*** Data under study ***

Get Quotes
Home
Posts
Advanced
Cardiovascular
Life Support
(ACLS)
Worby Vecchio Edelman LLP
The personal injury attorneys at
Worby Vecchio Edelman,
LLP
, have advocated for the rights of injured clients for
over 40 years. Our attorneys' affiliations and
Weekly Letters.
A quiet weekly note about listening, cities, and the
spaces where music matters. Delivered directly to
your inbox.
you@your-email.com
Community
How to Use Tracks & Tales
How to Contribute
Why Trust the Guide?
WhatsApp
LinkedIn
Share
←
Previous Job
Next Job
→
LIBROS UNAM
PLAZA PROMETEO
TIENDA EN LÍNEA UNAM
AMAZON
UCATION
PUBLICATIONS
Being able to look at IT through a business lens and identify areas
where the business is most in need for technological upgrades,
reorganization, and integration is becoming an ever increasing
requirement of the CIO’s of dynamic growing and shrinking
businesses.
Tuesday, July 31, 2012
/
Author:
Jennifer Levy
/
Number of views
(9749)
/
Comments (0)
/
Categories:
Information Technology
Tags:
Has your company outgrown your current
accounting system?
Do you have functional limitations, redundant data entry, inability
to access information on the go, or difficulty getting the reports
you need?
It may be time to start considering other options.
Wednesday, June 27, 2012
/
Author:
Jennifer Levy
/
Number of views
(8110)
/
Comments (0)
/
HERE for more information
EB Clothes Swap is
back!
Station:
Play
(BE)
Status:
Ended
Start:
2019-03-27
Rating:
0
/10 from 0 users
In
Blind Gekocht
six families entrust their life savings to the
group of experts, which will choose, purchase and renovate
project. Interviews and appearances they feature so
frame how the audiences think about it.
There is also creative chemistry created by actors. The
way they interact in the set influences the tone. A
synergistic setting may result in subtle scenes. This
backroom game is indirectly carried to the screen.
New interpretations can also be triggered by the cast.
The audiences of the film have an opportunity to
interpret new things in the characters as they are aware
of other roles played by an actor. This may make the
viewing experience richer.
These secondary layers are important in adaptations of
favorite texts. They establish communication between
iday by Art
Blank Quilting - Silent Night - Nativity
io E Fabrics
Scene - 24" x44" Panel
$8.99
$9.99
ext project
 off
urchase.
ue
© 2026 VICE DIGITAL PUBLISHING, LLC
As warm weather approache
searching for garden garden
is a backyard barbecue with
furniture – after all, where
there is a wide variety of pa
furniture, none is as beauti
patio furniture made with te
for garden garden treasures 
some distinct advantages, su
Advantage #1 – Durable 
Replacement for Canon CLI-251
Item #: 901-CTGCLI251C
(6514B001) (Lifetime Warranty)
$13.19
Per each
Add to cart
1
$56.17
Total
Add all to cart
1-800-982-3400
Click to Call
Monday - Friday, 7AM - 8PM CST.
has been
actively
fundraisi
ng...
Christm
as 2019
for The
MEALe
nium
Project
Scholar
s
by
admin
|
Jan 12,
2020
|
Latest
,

*** End of Data under study ***

> [Directions for this task] Exactly as given, restate all the lines above.

> [Task result]
Get Quotes
Home
Posts
Advanced
Cardiovascular
Life Support
(ACLS)
Worby Vecchio Edelman LLP
The personal injury attorneys at
Worby Vecchio Edelman,
LLP
, have advocated for the rights of injured clients for
over 40 years. Our attorneys' affiliations and
Weekly Letters.
A quiet weekly note about listening, cities, and the
spaces where music matters. Delivered directly to
your inbox.
you@your-email.com
Community
How to Use Tracks & Tales
How to Contribute
Why Trust the Guide?
WhatsApp
LinkedIn
Share
←
Previous Job
Next Job
→
LIBROS UNAM
PLAZA PROMETEO
TIENDA EN LÍNEA UNAM
AMAZON
UCATION
PUBLICATIONS
Being able to look at IT through a business lens and identify areas
where the business is most in need for technological upgrades,
reorganization, and integration is becoming an ever increasing
requirement of the CIO’s of dynamic growing and shrinking
businesses.
Tuesday, July 31, 2012
/
Author:
Jennifer Levy
/
Number of views
(9749)
/
Comments (0)
/
Categories:
Information Technology
Tags:
Has your company outgrown your current
accounting system?
Do you have functional limitations, redundant data entry, inability
to access information on the go, or difficulty getting the reports
you need?
It may be time to start considering other options.
Wednesday, June 27, 2012
/
Author:
Jennifer Levy
/
Number of views
(8110)
/
Comments (0)
/
HERE for more information
EB Clothes Swap is
back!
Station:
Play
(BE)
Status:
Ended
Start:
2019-03-27
Rating:
0
/10 from 0 users
In
Blind Gekocht
six families entrust their life savings to the
group of experts, which will choose, purchase and renovate
project. Interviews and appearances they feature so
frame how the audiences think about it.
There is also creative chemistry created by actors. The
way they interact in the set influences the tone. A
synergistic setting may result in subtle scenes. This
backroom game is indirectly carried to the screen.
New interpretations can also be triggered by the cast.
The audiences of the film have an opportunity to
interpret new things in the characters as they are aware
of other roles played by an actor. This may make the
viewing experience richer.
These secondary layers are important in adaptations of
favorite texts. They establish communication between
iday by Art
Blank Quilting - Silent Night - Nativity
io E Fabrics
Scene - 24" x44" Panel
$8.99
$9.99
ext project
 off
urchase.
ue
© 2026 VICE DIGITAL PUBLISHING, LLC
As warm weather approache
searching for garden garden
is a backyard barbecue with
furniture – after all, where
there is a wide variety of pa
furniture, none is as beauti
patio furniture made with te
for garden garden treasures 
some distinct advantages, su
Advantage #1 – Durable 
Replacement for Canon CLI-251
Item #: 901-CTGCLI251C
(6514B001) (Lifetime Warranty)
$13.19
Per each
Add to cart
1
$56.17
Total
Add all to cart
1-800-982-3400
Click to Call
Monday - Friday, 7AM - 8PM CST.
has been
actively
fundraisi
ng...
Christm
as 2019
for The
MEALe
nium
Project
Scholar
s
by
admin
|
Jan 12,
2020
|
Latest
,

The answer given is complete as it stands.